The contribution workflow is described in CONTRIBUTING.md and useful hints for developers can be found in doc/developer-notes.md.
Testing
Testing and code review is the bottleneck for development; we get more pull requests than we can review and test on short notice. Please be patient and help out by testing other people's pull requests, and remember this is a security-critical project where any mistake might cost people lots of money.
Automated Testing
Developers are strongly encouraged to write unit tests for new code, and to
submit new unit tests for old code. Unit tests can be compiled and run
(assuming they weren't disabled in configure) with: make check
. Further details on running
and extending unit tests can be found in /src/test/README.md.
There are also regression and integration tests, written
in Python, that are run automatically on the build server.
These tests can be run (if the test dependencies are installed) with: test/functional/test_runner.py
The Travis CI system makes sure that every pull request is built for Windows, Linux, and macOS, and that unit/sanity tests are run automatically.
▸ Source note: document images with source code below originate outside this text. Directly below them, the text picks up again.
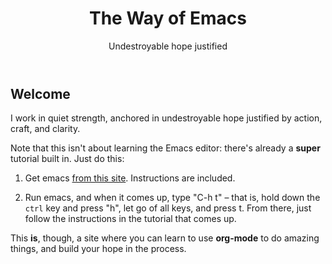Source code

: #+TITLE: The Way of Emacs
#+SUBTITLE: Undestroyable hope justified
#+OPTIONS: toc:nil

** Welcome

I work in quiet strength, anchored in undestroyable hope justified by action, craft, and clarity.

Note that this isn't about learning the Emacs editor: there's already a *super* tutorial built in.  Just do this:

1. Get emacs [[https://www.gnu.org/software/emacs/download.html][from this site]]. Instructions are included.

2. Run emacs, and when it comes up, type "C-h t" -- that is, hold down the ~ctrl~ key and press "h", let go of all keys, and press t.  From there, just follow the instructions in the tutorial that comes up.

This *is*, though, a site where you can learn to use *org-mode* to do amazing things, and build your hope in the process.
Manual Quality Assurance (QA) Testing
Changes should be tested by somebody other than the developer who wrote the code. This is especially important for large or high-risk changes. It is useful to add a test plan to the pull request description if testing the changes is not straightforward.
Translations
Changes to translations as well as new translations can be submitted to Dash Core's Transifex page.
Translations are periodically pulled from Transifex and merged into the git repository. See the translation process for details on how this works.
Important: We do not accept translation changes as GitHub pull requests because the next pull from Transifex would automatically overwrite them again.
Translators should also follow the forum.